── BRANO DI PARTENZA
Confronto con Bisin: il liberismo è di sinistra?

giovedì, 2 agosto 2012

Cosa serve all’Italia per risolvere la crisi che ci ha portato al rischio della bancarotta ed ad una situazione nella quale un giovane su tre è senza lavoro ? Un gruppo di economisti  ha compilato un manifesto, Fermare il declino, al quale hanno aderito numerosi manager, accademici e personalità della società civile. Con uno di loro, il professor Alberto Bisin, che insegna alla New York University, è stato tra i fondatore del sito di analisi economica NoisefromAmerika e collabora come editorialista con il quotidiano la Repubblica, è nato un cordiale dibattito su Facebook che poi abbiamo voluto approfondire qui sul blog di Gad Lerner. Il tema della nostra discussione, quello che a mio avviso è il punto più incisivo di Fermare il Declino, è se in Italia sia giusto tagliare la spesa pubblica di sei punti percentuali di Pil al fine di ridurre di cinque punti la pressione fiscale.
────
- **COMPITI**
A) Ricopia il brano sul confronto con Bisin da «Cosa serve all’Italia» a «la pressione fiscale.», estremi compresi.
B) Scrivi il seguito del brano sul confronto con Bisin, riprendendo subito dopo la sua ultima frase.
── I DATI
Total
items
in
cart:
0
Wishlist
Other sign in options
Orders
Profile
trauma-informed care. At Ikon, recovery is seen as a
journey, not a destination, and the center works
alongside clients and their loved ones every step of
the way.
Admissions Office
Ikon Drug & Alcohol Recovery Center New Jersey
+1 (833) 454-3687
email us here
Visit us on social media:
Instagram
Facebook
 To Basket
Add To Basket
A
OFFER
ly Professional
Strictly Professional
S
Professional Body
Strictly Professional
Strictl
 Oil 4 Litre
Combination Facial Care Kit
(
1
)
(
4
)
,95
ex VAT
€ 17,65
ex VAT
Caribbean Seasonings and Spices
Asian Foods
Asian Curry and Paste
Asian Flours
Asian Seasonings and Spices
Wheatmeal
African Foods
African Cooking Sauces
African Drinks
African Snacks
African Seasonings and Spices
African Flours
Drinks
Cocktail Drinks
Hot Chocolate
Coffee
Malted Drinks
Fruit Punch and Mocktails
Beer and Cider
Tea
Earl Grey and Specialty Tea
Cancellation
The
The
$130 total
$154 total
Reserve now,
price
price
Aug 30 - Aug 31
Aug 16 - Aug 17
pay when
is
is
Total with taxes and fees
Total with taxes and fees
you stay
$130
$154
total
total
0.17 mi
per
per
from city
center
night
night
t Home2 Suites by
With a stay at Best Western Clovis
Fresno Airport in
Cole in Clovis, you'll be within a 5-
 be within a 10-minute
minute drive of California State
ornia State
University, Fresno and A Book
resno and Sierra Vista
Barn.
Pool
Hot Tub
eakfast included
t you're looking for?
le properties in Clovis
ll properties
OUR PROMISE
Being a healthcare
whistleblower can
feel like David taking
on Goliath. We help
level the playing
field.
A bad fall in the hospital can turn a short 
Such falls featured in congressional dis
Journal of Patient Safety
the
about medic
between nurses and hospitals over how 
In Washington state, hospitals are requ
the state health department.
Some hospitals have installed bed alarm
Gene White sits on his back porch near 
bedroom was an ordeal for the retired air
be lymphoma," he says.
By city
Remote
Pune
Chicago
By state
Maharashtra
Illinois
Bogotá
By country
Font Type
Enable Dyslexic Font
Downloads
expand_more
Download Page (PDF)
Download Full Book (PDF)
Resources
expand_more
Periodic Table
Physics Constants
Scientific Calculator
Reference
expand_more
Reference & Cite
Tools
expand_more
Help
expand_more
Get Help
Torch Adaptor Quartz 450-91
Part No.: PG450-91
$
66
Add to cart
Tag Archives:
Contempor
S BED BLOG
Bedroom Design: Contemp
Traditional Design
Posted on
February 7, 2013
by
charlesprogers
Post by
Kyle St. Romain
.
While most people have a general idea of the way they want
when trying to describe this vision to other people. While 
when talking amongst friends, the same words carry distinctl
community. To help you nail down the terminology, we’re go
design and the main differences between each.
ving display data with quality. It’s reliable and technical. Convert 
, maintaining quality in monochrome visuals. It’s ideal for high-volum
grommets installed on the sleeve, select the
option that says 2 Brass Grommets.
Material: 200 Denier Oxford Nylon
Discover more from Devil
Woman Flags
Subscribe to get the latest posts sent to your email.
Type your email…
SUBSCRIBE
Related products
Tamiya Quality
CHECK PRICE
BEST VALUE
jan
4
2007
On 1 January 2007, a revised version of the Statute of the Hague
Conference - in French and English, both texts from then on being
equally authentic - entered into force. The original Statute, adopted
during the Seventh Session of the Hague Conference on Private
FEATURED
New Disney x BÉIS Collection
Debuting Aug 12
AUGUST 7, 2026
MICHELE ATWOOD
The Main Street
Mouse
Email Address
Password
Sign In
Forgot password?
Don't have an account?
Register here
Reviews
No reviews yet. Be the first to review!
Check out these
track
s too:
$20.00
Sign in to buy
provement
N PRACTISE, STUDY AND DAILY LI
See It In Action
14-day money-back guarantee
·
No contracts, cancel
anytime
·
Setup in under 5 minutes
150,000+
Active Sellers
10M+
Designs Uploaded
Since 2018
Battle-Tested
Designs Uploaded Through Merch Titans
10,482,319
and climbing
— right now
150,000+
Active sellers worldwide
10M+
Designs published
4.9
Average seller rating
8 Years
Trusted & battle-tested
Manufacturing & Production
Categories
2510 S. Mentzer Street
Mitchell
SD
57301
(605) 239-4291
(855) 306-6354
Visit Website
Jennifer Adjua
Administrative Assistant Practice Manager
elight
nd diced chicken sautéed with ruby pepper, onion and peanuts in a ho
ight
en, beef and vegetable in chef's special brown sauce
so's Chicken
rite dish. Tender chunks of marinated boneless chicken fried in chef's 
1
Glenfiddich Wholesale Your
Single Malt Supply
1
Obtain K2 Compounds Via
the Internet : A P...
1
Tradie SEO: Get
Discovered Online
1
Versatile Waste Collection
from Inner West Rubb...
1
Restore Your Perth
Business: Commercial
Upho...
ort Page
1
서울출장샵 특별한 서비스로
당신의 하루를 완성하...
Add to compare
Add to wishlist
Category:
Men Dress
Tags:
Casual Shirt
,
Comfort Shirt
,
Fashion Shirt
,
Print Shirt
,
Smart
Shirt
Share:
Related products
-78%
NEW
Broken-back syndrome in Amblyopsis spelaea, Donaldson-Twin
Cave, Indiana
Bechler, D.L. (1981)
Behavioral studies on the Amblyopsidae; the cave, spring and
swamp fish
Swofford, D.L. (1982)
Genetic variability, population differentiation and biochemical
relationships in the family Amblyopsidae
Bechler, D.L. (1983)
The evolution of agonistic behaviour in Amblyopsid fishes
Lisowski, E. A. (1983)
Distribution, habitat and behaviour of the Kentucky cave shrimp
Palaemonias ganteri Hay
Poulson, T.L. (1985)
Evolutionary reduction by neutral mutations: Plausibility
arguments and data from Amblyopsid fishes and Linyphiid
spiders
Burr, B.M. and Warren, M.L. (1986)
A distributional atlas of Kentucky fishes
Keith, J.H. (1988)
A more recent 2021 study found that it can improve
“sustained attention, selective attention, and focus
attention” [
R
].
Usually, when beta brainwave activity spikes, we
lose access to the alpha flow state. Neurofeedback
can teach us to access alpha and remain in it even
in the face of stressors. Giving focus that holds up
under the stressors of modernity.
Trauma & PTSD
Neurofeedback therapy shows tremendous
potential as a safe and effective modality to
────
- **RISULTATI DELL'ESERCIZIO**
A)
Cosa serve all’Italia per risolvere la crisi che ci ha portato al rischio della bancarotta ed ad una situazione nella quale un giovane su tre è senza lavoro ? Un gruppo di economisti  ha compilato un manifesto, Fermare il declino, al quale hanno aderito numerosi manager, accademici e personalità della società civile. Con uno di loro, il professor Alberto Bisin, che insegna alla New York University, è stato tra i fondatore del sito di analisi economica NoisefromAmerika e collabora come editorialista con il quotidiano la Repubblica, è nato un cordiale dibattito su Facebook che poi abbiamo voluto approfondire qui sul blog di Gad Lerner. Il tema della nostra discussione, quello che a mio avviso è il punto più incisivo di Fermare il Declino, è se in Italia sia giusto tagliare la spesa pubblica di sei punti percentuali di Pil al fine di ridurre di cinque punti la pressione fiscale.

B)
Le critiche che faccio al manifesto “Fermare il declino” firmato anche dal professor Alberto Bisin con il quale ho il piacere di confrontarmi si basano su due considerazioni. La prima è se sia efficace la loro ricetta per combattere l’attuale crisi, sopratutto il secondo punto del manifesto, dove si enuncia l’obiettivo di tagliare la spesa pubblica per sei punti percentuali di Pil. La seconda è se invece una simile policy sia condivisibile sul piano valoriale per una forza progressista, socialdemocratica, liberal, di centrosinistra o come si preferisce chiamare il campo politico che punta sull’uguaglianza e la giustizia sociale. Sintetizzando concetti base che Bisin conosce molto meglio di me, i principali impieghi delle risorse generate dal settore privato sono l’indebitamento privato e il disavanzo pubblico.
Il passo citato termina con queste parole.